The production of large-scale, 3D-printed thermoplastic composite parts has proved that additive manufacturing (AM) can reduce the time, material and labor required to make tooling and other products. But these thermoplastic-printed parts have limitations; for example, they don’t hold up well in high-heat applications.
Thermoset composite materials could be used to overcome some of the problems in such applications, but until recently there’s been no large-scale additive manufacturing process for thermosets. Now there is. Over the last few years, Oak Ridge National Laboratory (ORNL) and Magnum Venus Products (MVP) co-developed the world’s first commercial, thermoset Reactive Additive Manufacturing (RAM) machine and partnered with Polynt Composites USA to develop a novel print material. The system can print parts as large as 8 x 16 x 3.5 feet.
Each of the partners brought experience and expertise to the RAM creation process. ORNL helped develop the Big Area Additive Manufacturing system (BAAM) for printing 3D thermoplastic parts. MVP has decades of experience in pumping solutions for composite manufacturing and in large-scale, automated production systems. Polymer chemistry supplier Polynt has developed coatings for 3D thermoplastic parts.
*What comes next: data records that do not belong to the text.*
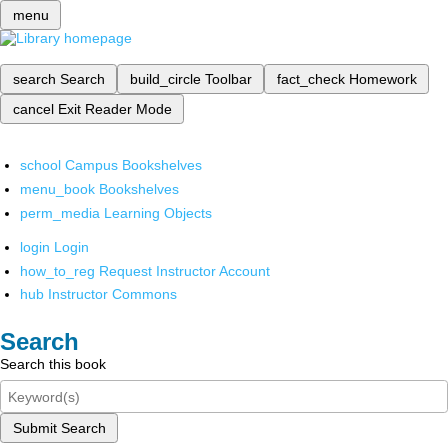
menu
search
Search
build_circle
Toolbar
fact_check
Homework
cancel
Exit Reader Mode
school
Campus Bookshelves
menu_book
Bookshelves
perm_media
Learning Objects
login
Login
how_to_reg
Request Instructor Account
hub
Instructor Commons
Search
Search this book
Submit Search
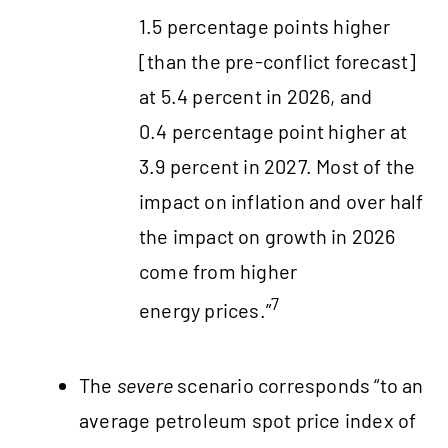
1.5 percentage points higher
[than the pre-conflict forecast]
at 5.4 percent in 2026, and
0.4 percentage point higher at
3.9 percent in 2027. Most of the
impact on inflation and over half
the impact on growth in 2026
come from higher
7
energy prices.”
The
severe
scenario corresponds “to an
average petroleum spot price index of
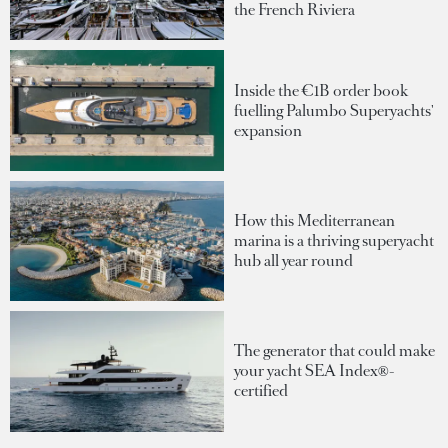
the French Riviera
Inside the €1B order book
fuelling Palumbo Superyachts'
expansion
How this Mediterranean
marina is a thriving superyacht
hub all year round
The generator that could make
your yacht SEA Index®-
certified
While their knowledge of 3D thermoplastic printing was helpful, the team had to develop a very different printing process for RAM. In thermoplastic 3D printing, heat is the key. The equipment melts a polymer material (continuous filament or pellets) so that it can flow through a nozzle that deposits it, layer by layer, on a heated printer table.
RAM, however, is an ambient temperature system that uses pumpable liquids to manufacture thermoset parts. Its raw materials include a formulated polymer with reinforcing fibers (the A side) and a peroxide initiator (the B side). The two sides are brought together in a mixer, beginning an exothermic reaction that continues as the mixture, which has the consistency of toothpaste, is deposited through a nozzle onto the printer table. A gantry moves the nozzle around the printer table, which lowers to accommodate the part’s growing height as the layers are added.
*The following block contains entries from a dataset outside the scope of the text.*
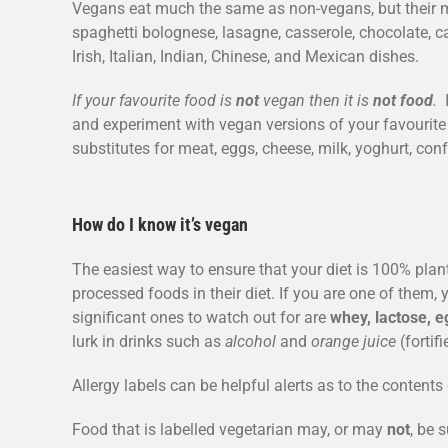
Vegans eat much the same as non-vegans, but their me
spaghetti bolognese, lasagne, casserole, chocolate, ca
Irish, Italian, Indian, Chinese, and Mexican dishes.
If your favourite food is
not
vegan then it is
not food
.
I
and experiment with vegan versions of your favourite
substitutes for meat, eggs, cheese, milk, yoghurt, con
How do I know it’s vegan
The easiest way to ensure that your diet is 100% plan
processed foods in their diet. If you are one of them,
significant ones to watch out for are
whey, lactose, e
lurk in drinks such as
alcohol
and
orange juice
(fortif
Allergy labels can be helpful alerts as to the content
Food that is labelled vegetarian may, or may
not
, be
Polynt formulated PRD 1520 specifically for the RAM process, says Rick Pauer, applications specialist, Polynt Composites USA. The polymer/initiator mixture had to be void free, curable and able to set up rapidly so it didn’t slump or liquefy during the printing process. It had to maintain its viscous properties during the exothermic reaction and deliver all the mechanical properties that potential customers would want.
The team has printed several test parts on the RAM machine with the PRD 1520 formulation over the last year. ORNL and MVP have also been developing another thermoset printing process for RAM. It combines liquids from an epoxy resin line and a hardener line, but doesn’t include fiber, so it isn’t a composite material. Unlike most products produced using PRD 1520, these epoxy-printed parts require post-printing curing in an oven.